Abstract
Worldwide, biodiversity is threatened by drivers like habitat loss, over-exploitation, and pollution. As a consequence, large numbers of plant and animal species are endangered or even face extinction. Due to the manifold ecosystem services provided by biodiversity, including food and resource provision, the consequences of declining biodiversity are substantial. Conservation actions like protecting areas aim to foster biodiversity and stop the decline. For the detection of biodiversity loss hotspots and the assessment of conservation actions, reliable and frequent monitoring of biodiversity is needed. Recently, optical remote sensing has emerged as a valuable tool for monitoring.
Optical remote sensing is based on the measurement of sunlight, reflected on Earth's surface, using special instruments - so-called imaging spectrometers. These instruments measure the reflected light in many wavelengths, reaching from the visible to the short wavelength-infrared region. The amount of light reflected per wavelength, measured in radiance units, is determined by the surface reflectance, a distinctive material property driven by its structural and chemical composition. Thus, materials can be identified, characterized, and quantitatively described by analyzing their reflectance. In order to retrieve the surface reflectance, the measured radiance is brought into relation to concurrent irradiance, which has to be estimated.
However, atmospheric constituents and surface topography induce absorption and scattering processes, modifying radiance and irradiance. Therefore, to obtain reliable surface reflectance data, several processing steps are applied to compensate for these modifications and to reveal the actual target surface reflectance. The processing steps include an atmospheric correction to compensate for atmospheric absorption and scattering processes, a topographic correction to compensate for terrain-induced irradiance variations, and an anisotropy correction to compensate for the directionally uneven scattering of incoming radiation by many natural surfaces.
Much knowledge about these effects in the atmosphere and on the surface, but also many available correction approaches, are based on observations in coarse spatial resolution satellite data with pixel sizes of several tens of meters. However, airborne and newer satellite systems dispose of a much higher spatial resolution with pixel sizes of a few meters down to the sub-meter region. With the higher spatial resolution, observed surfaces are much more heterogeneous. This larger heterogeneity increases the complexity of the influence of atmosphere, topography, and anisotropy on reflectance.
At its core, this Ph.D. thesis systematically investigates how atmosphere, topography, and anisotropy influence state-of-the-art high-resolution imaging spectrometer data and derived downstream products applicable for biodiversity monitoring and how currently available correction methods can compensate for these influences. In the first part, topographic correction methods, initially developed for coarse-resolution space-based data but also used for high-resolution airborne data, are investigated. By simultaneously correcting airborne and space-based data of the same study site with the same correction methods, the role of topographic effects in both datasets and the transferability from space-based to airborne data is examined.
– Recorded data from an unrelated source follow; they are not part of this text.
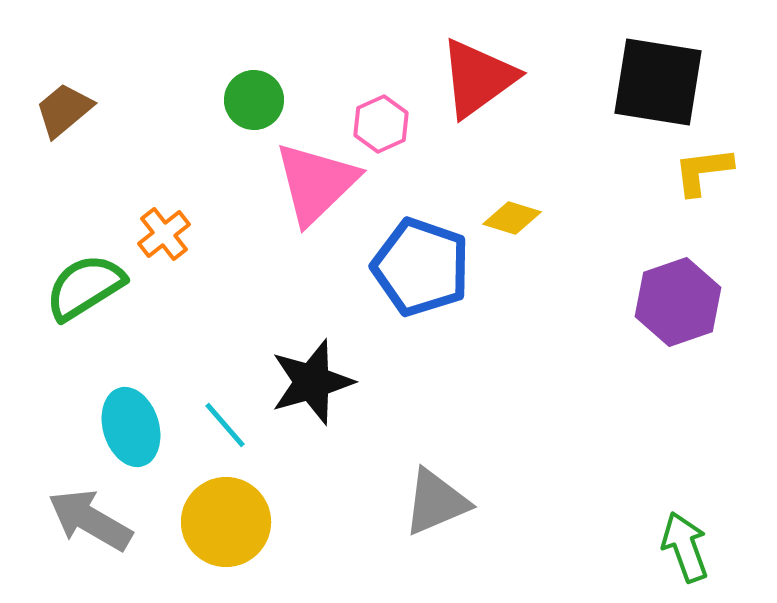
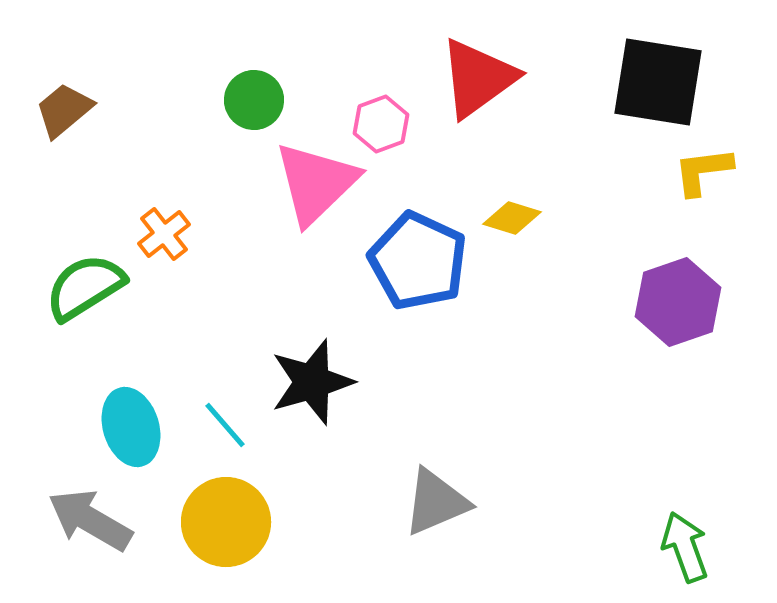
pink hexagon: rotated 4 degrees clockwise
blue pentagon: moved 3 px left, 6 px up; rotated 6 degrees clockwise
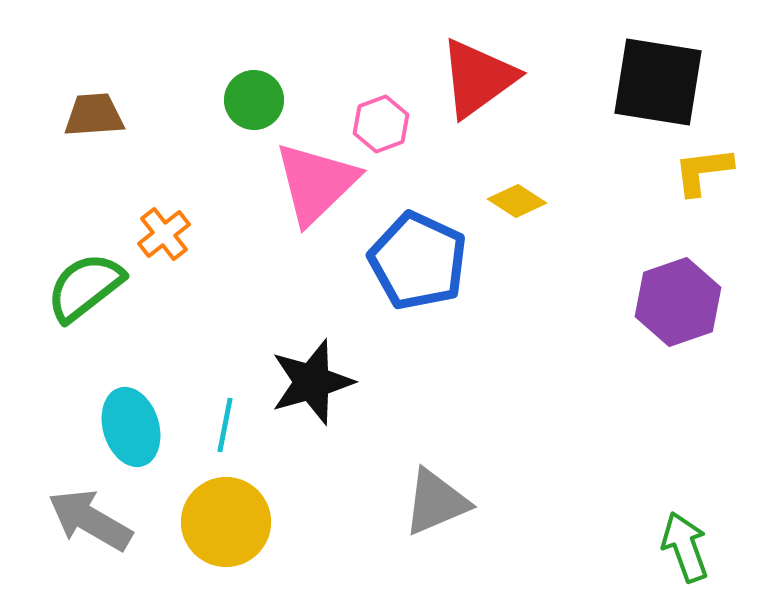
brown trapezoid: moved 30 px right, 5 px down; rotated 36 degrees clockwise
yellow diamond: moved 5 px right, 17 px up; rotated 16 degrees clockwise
green semicircle: rotated 6 degrees counterclockwise
cyan line: rotated 52 degrees clockwise
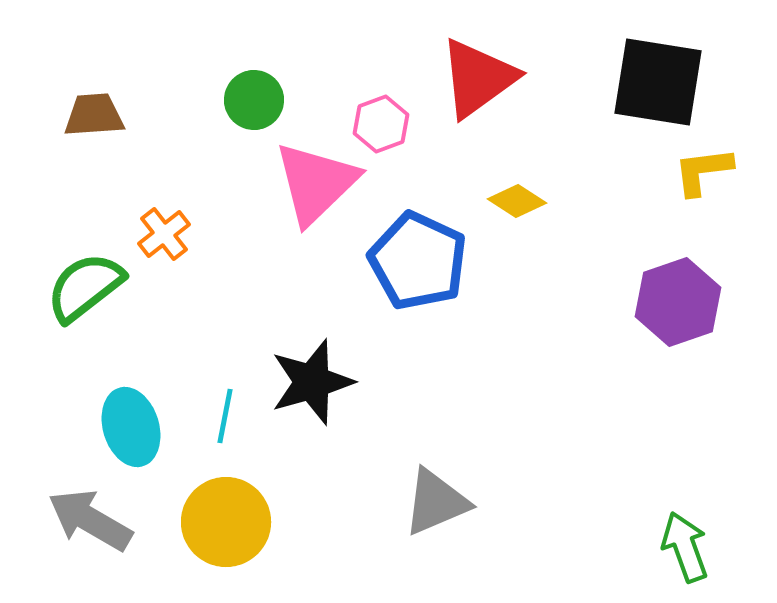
cyan line: moved 9 px up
In the second part, the relative influence of atmospheric, topographic, and anisotropy effects on reflectance is studied systematically. For this purpose, the accordance of reflectance in the overlapping area of neighboring airborne flight lines is examined after each applied correction step. In the third part, finally, the role of such effects and their correction, as well as the role of the acquisition geometry, is investigated on the estimation of functional richness, a widely used biodiversity metric. To achieve this, functional richness estimates of a study site, which was observed in a short timeframe in three flight lines with varying acquisition geometries, are derived with and without corrections for atmosphere, topography, and anisotropy.
The obtained results show that retrieved surface reflectance and derived downstream products show significant variations in values due to atmospheric, topographic, and anisotropy effects. These observations emphasize that a comprehensive correction is essential to get reliable data for biodiversity monitoring from remote sensing. The results also show that currently available correction approaches, although often developed for coarse-resolution data, can effectively reduce the influence of atmosphere, topography, and anisotropy on retrieved reflectance and derived products in high-resolution data. However, residual effects remain, which could necessitate new correction approaches specifically designed for the increasing complexity of data.
The thesis concludes with an outlook, pointing to the potential of recent and upcoming imaging spectrometers on space-based, airborne, and drone-based platforms. These advancements promise a more accurate and comprehensive data collection. Furthermore, new correction approaches, specifically designed for the increasing complexity of high-resolution data, are introduced. These developments could enable more effective and reliable biodiversity monitoring in the future.